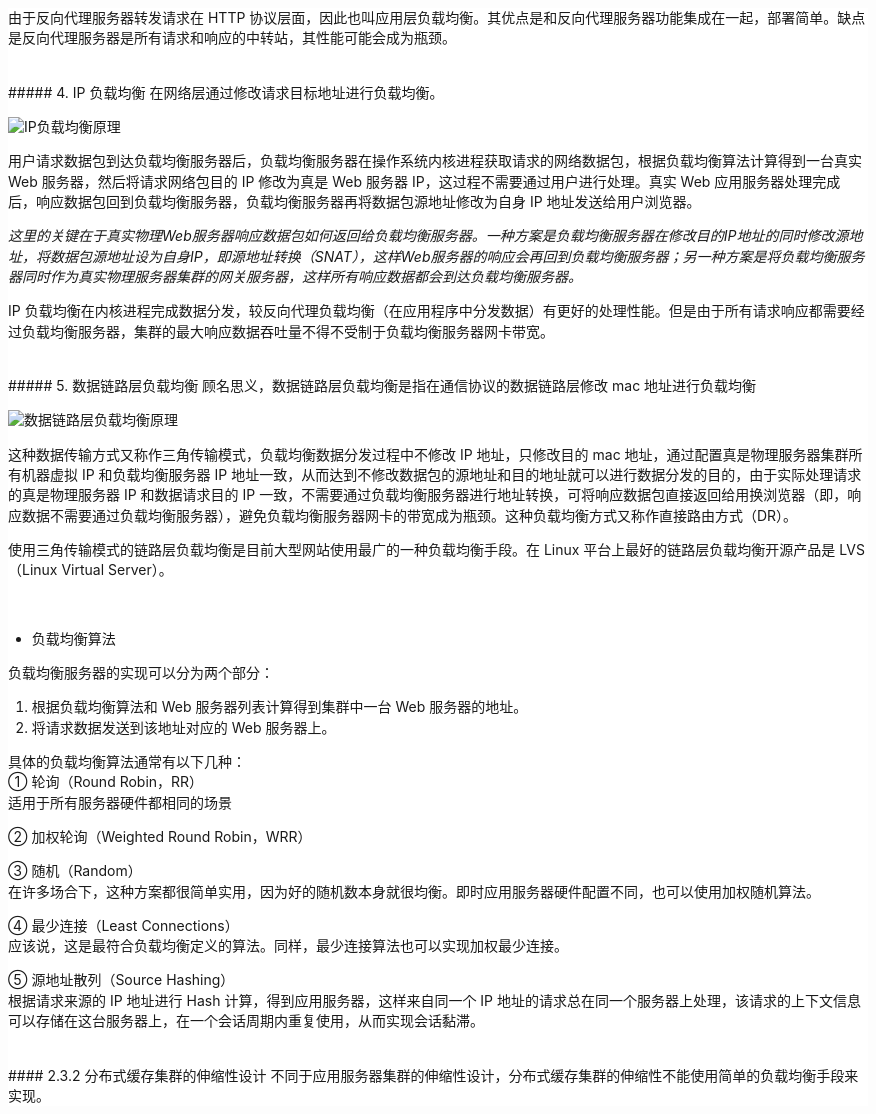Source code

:由于反向代理服务器转发请求在 HTTP 协议层面，因此也叫应用层负载均衡。其优点是和反向代理服务器功能集成在一起，部署简单。缺点是反向代理服务器是所有请求和响应的中转站，其性能可能会成为瓶颈。

<br>
##### 4. IP 负载均衡
在网络层通过修改请求目标地址进行负载均衡。

![IP负载均衡原理](https://tva1.sinaimg.cn/large/006y8mN6ly1g80dr452xgj30gs09dgo3.jpg)

用户请求数据包到达负载均衡服务器后，负载均衡服务器在操作系统内核进程获取请求的网络数据包，根据负载均衡算法计算得到一台真实 Web 服务器，然后将请求网络包目的 IP 修改为真是 Web 服务器 IP，这过程不需要通过用户进行处理。真实 Web 应用服务器处理完成后，响应数据包回到负载均衡服务器，负载均衡服务器再将数据包源地址修改为自身 IP 地址发送给用户浏览器。

*这里的关键在于真实物理Web服务器响应数据包如何返回给负载均衡服务器。一种方案是负载均衡服务器在修改目的IP地址的同时修改源地址，将数据包源地址设为自身IP，即源地址转换（SNAT），这样Web服务器的响应会再回到负载均衡服务器；另一种方案是将负载均衡服务器同时作为真实物理服务器集群的网关服务器，这样所有响应数据都会到达负载均衡服务器。*

IP 负载均衡在内核进程完成数据分发，较反向代理负载均衡（在应用程序中分发数据）有更好的处理性能。但是由于所有请求响应都需要经过负载均衡服务器，集群的最大响应数据吞吐量不得不受制于负载均衡服务器网卡带宽。

<br>
##### 5. 数据链路层负载均衡
顾名思义，数据链路层负载均衡是指在通信协议的数据链路层修改 mac 地址进行负载均衡

![数据链路层负载均衡原理](https://tva1.sinaimg.cn/large/006y8mN6ly1g80dsg64avj30j70ad770.jpg)

这种数据传输方式又称作三角传输模式，负载均衡数据分发过程中不修改 IP 地址，只修改目的 mac 地址，通过配置真是物理服务器集群所有机器虚拟 IP 和负载均衡服务器 IP 地址一致，从而达到不修改数据包的源地址和目的地址就可以进行数据分发的目的，由于实际处理请求的真是物理服务器 IP 和数据请求目的 IP 一致，不需要通过负载均衡服务器进行地址转换，可将响应数据包直接返回给用换浏览器（即，响应数据不需要通过负载均衡服务器），避免负载均衡服务器网卡的带宽成为瓶颈。这种负载均衡方式又称作直接路由方式（DR）。

使用三角传输模式的链路层负载均衡是目前大型网站使用最广的一种负载均衡手段。在 Linux 平台上最好的链路层负载均衡开源产品是 LVS（Linux Virtual Server）。

<br>

* 负载均衡算法

负载均衡服务器的实现可以分为两个部分：  
 
1. 根据负载均衡算法和 Web 服务器列表计算得到集群中一台 Web 服务器的地址。  
2. 将请求数据发送到该地址对应的 Web 服务器上。  


具体的负载均衡算法通常有以下几种：  
① 轮询（Round Robin，RR）  
适用于所有服务器硬件都相同的场景

② 加权轮询（Weighted Round Robin，WRR）  

③ 随机（Random）  
在许多场合下，这种方案都很简单实用，因为好的随机数本身就很均衡。即时应用服务器硬件配置不同，也可以使用加权随机算法。

④ 最少连接（Least Connections）  
应该说，这是最符合负载均衡定义的算法。同样，最少连接算法也可以实现加权最少连接。

⑤ 源地址散列（Source Hashing）  
根据请求来源的 IP 地址进行 Hash 计算，得到应用服务器，这样来自同一个 IP 地址的请求总在同一个服务器上处理，该请求的上下文信息可以存储在这台服务器上，在一个会话周期内重复使用，从而实现会话黏滞。

<br>
#### 2.3.2 分布式缓存集群的伸缩性设计
不同于应用服务器集群的伸缩性设计，分布式缓存集群的伸缩性不能使用简单的负载均衡手段来实现。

TASK TO COMPLETE> Exactly as they stand in the records above, print the lines from the one containing "这种数据传输方式又称作三角传输模式，负载均衡数据分发过程中不修改 IP 地址，只修改目的" through the final line, inclusive.

SOLUTION>
这种数据传输方式又称作三角传输模式，负载均衡数据分发过程中不修改 IP 地址，只修改目的 mac 地址，通过配置真是物理服务器集群所有机器虚拟 IP 和负载均衡服务器 IP 地址一致，从而达到不修改数据包的源地址和目的地址就可以进行数据分发的目的，由于实际处理请求的真是物理服务器 IP 和数据请求目的 IP 一致，不需要通过负载均衡服务器进行地址转换，可将响应数据包直接返回给用换浏览器（即，响应数据不需要通过负载均衡服务器），避免负载均衡服务器网卡的带宽成为瓶颈。这种负载均衡方式又称作直接路由方式（DR）。

使用三角传输模式的链路层负载均衡是目前大型网站使用最广的一种负载均衡手段。在 Linux 平台上最好的链路层负载均衡开源产品是 LVS（Linux Virtual Server）。

<br>

* 负载均衡算法

负载均衡服务器的实现可以分为两个部分：  
 
1. 根据负载均衡算法和 Web 服务器列表计算得到集群中一台 Web 服务器的地址。  
2. 将请求数据发送到该地址对应的 Web 服务器上。  


具体的负载均衡算法通常有以下几种：  
① 轮询（Round Robin，RR）  
适用于所有服务器硬件都相同的场景

② 加权轮询（Weighted Round Robin，WRR）  

③ 随机（Random）  
在许多场合下，这种方案都很简单实用，因为好的随机数本身就很均衡。即时应用服务器硬件配置不同，也可以使用加权随机算法。

④ 最少连接（Least Connections）  
应该说，这是最符合负载均衡定义的算法。同样，最少连接算法也可以实现加权最少连接。

⑤ 源地址散列（Source Hashing）  
根据请求来源的 IP 地址进行 Hash 计算，得到应用服务器，这样来自同一个 IP 地址的请求总在同一个服务器上处理，该请求的上下文信息可以存储在这台服务器上，在一个会话周期内重复使用，从而实现会话黏滞。

<br>
#### 2.3.2 分布式缓存集群的伸缩性设计
不同于应用服务器集群的伸缩性设计，分布式缓存集群的伸缩性不能使用简单的负载均衡手段来实现。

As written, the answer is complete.